> _PROBLEM DESCRIPTION_: Using the listing below, keep only the lines with the word "analogous" and copy them.

> _MATERIAL PROVIDED_:
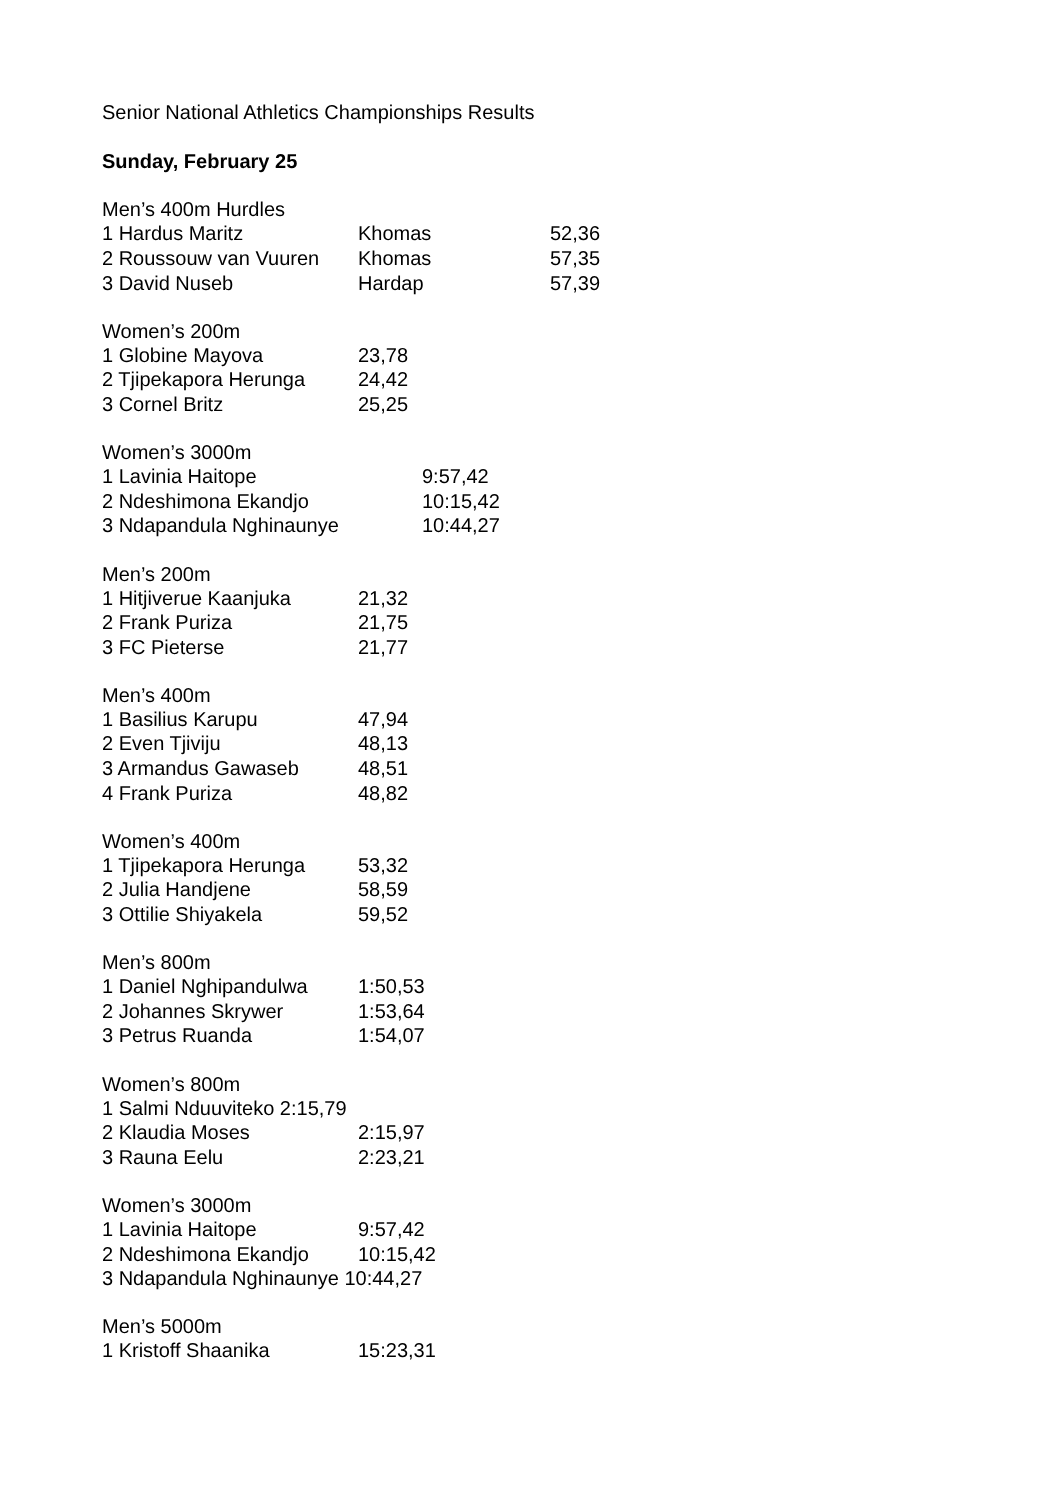Senior National Athletics Championships Results
Sunday, February 25
| Men’s 400m Hurdles | | |
| --- | --- | --- |
| 1 Hardus Maritz | Khomas | 52,36 |
| 2 Roussouw van Vuuren | Khomas | 57,35 |
| 3 David Nuseb | Hardap | 57,39 |
| Women’s 200m | |
| --- | --- |
| 1 Globine Mayova | 23,78 |
| 2 Tjipekapora Herunga | 24,42 |
| 3 Cornel Britz | 25,25 |
| Women’s 3000m | |
| --- | --- |
| 1 Lavinia Haitope | 9:57,42 |
| 2 Ndeshimona Ekandjo | 10:15,42 |
| 3 Ndapandula Nghinaunye | 10:44,27 |
| Men’s 200m | |
| --- | --- |
| 1 Hitjiverue Kaanjuka | 21,32 |
| 2 Frank Puriza | 21,75 |
| 3 FC Pieterse | 21,77 |
| Men’s 400m | |
| --- | --- |
| 1 Basilius Karupu | 47,94 |
| 2 Even Tjiviju | 48,13 |
| 3 Armandus Gawaseb | 48,51 |
| 4 Frank Puriza | 48,82 |
| Women’s 400m | |
| --- | --- |
| 1 Tjipekapora Herunga | 53,32 |
| 2 Julia Handjene | 58,59 |
| 3 Ottilie Shiyakela | 59,52 |
| Men’s 800m | |
| --- | --- |
| 1 Daniel Nghipandulwa | 1:50,53 |
| 2 Johannes Skrywer | 1:53,64 |
| 3 Petrus Ruanda | 1:54,07 |
| Women’s 800m | |
| --- | --- |
| 1 Salmi Nduuviteko 2:15,79 | |
| 2 Klaudia Moses | 2:15,97 |
| 3 Rauna Eelu | 2:23,21 |
| Women’s 3000m | |
| --- | --- |
| 1 Lavinia Haitope | 9:57,42 |
| 2 Ndeshimona Ekandjo | 10:15,42 |
| 3 Ndapandula Nghinaunye 10:44,27 | |
| Men’s 5000m | |
| --- | --- |
| 1 Kristoff Shaanika | 15:23,31 |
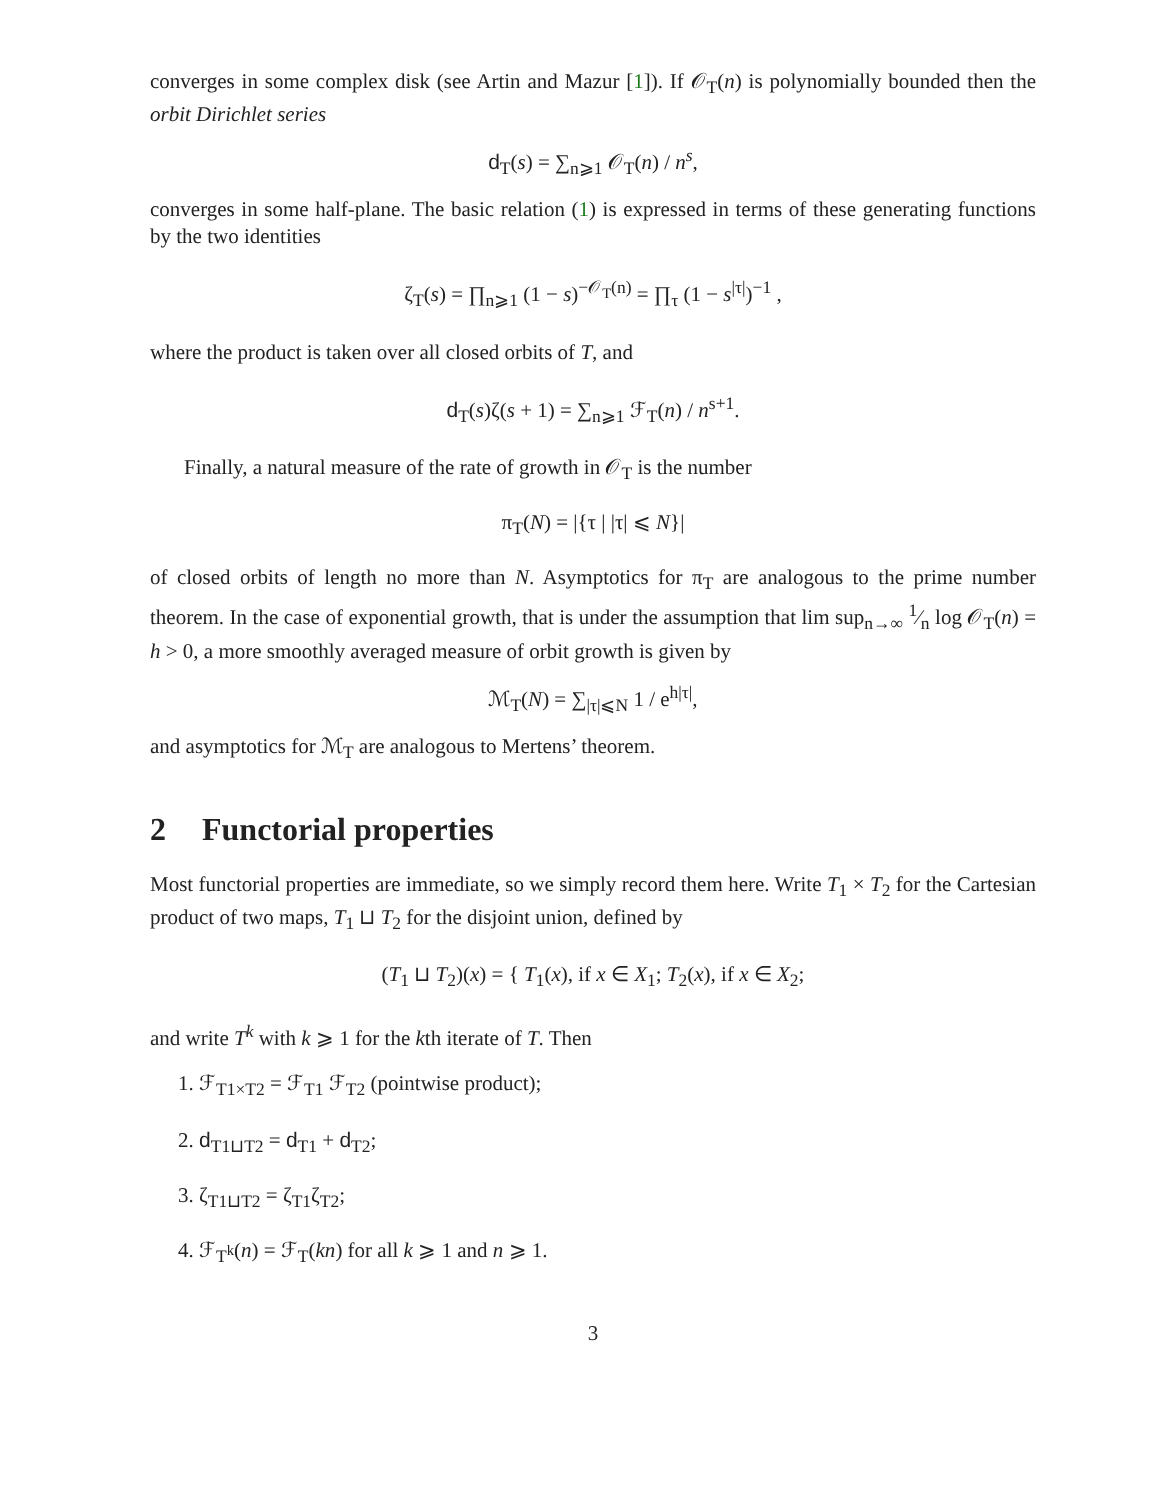converges in some complex disk (see Artin and Mazur [1]). If 𝒪<sub>T</sub>(n) is polynomially bounded then the orbit Dirichlet series
d<sub>T</sub>(s) = ∑<sub>n⩾1</sub> 𝒪<sub>T</sub>(n) / n<sup>s</sup>,
converges in some half-plane. The basic relation (1) is expressed in terms of these generating functions by the two identities
ζ<sub>T</sub>(s) = ∏<sub>n⩾1</sub> (1 − s)<sup>−𝒪<sub>T</sub>(n)</sup> = ∏<sub>τ</sub> (1 − s<sup>|τ|</sup>)<sup>−1</sup> ,
where the product is taken over all closed orbits of T, and
d<sub>T</sub>(s)ζ(s + 1) = ∑<sub>n⩾1</sub> ℱ<sub>T</sub>(n) / n<sup>s+1</sup>.
Finally, a natural measure of the rate of growth in 𝒪<sub>T</sub> is the number
π<sub>T</sub>(N) = |{τ | |τ| ⩽ N}|
of closed orbits of length no more than N. Asymptotics for π<sub>T</sub> are analogous to the prime number theorem. In the case of exponential growth, that is under the assumption that lim sup<sub>n→∞</sub> 1⁄n log 𝒪<sub>T</sub>(n) = h > 0, a more smoothly averaged measure of orbit growth is given by
ℳ<sub>T</sub>(N) = ∑<sub>|τ|⩽N</sub> 1 / e<sup>h|τ|</sup>,
and asymptotics for ℳ<sub>T</sub> are analogous to Mertens’ theorem.
2 Functorial properties
Most functorial properties are immediate, so we simply record them here. Write T<sub>1</sub> × T<sub>2</sub> for the Cartesian product of two maps, T<sub>1</sub> ⊔ T<sub>2</sub> for the disjoint union, defined by
(T<sub>1</sub> ⊔ T<sub>2</sub>)(x) = { T<sub>1</sub>(x), if x ∈ X<sub>1</sub>; T<sub>2</sub>(x), if x ∈ X<sub>2</sub>;
and write T<sup>k</sup> with k ⩾ 1 for the kth iterate of T. Then
1. ℱ<sub>T1×T2</sub> = ℱ<sub>T1</sub> ℱ<sub>T2</sub> (pointwise product);
2. d<sub>T1⊔T2</sub> = d<sub>T1</sub> + d<sub>T2</sub>;
3. ζ<sub>T1⊔T2</sub> = ζ<sub>T1</sub>ζ<sub>T2</sub>;
4. ℱ<sub>T<sup>k</sup></sub>(n) = ℱ<sub>T</sub>(kn) for all k ⩾ 1 and n ⩾ 1.
3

> _ANSWER FOR THE TASK_:
of closed orbits of length no more than N. Asymptotics for π<sub>T</sub> are analogous to the prime number theorem. In the case of exponential growth, that is under the assumption that lim sup<sub>n→∞</sub> 1⁄n log 𝒪<sub>T</sub>(n) = h > 0, a more smoothly averaged measure of orbit growth is given by
and asymptotics for ℳ<sub>T</sub> are analogous to Mertens’ theorem.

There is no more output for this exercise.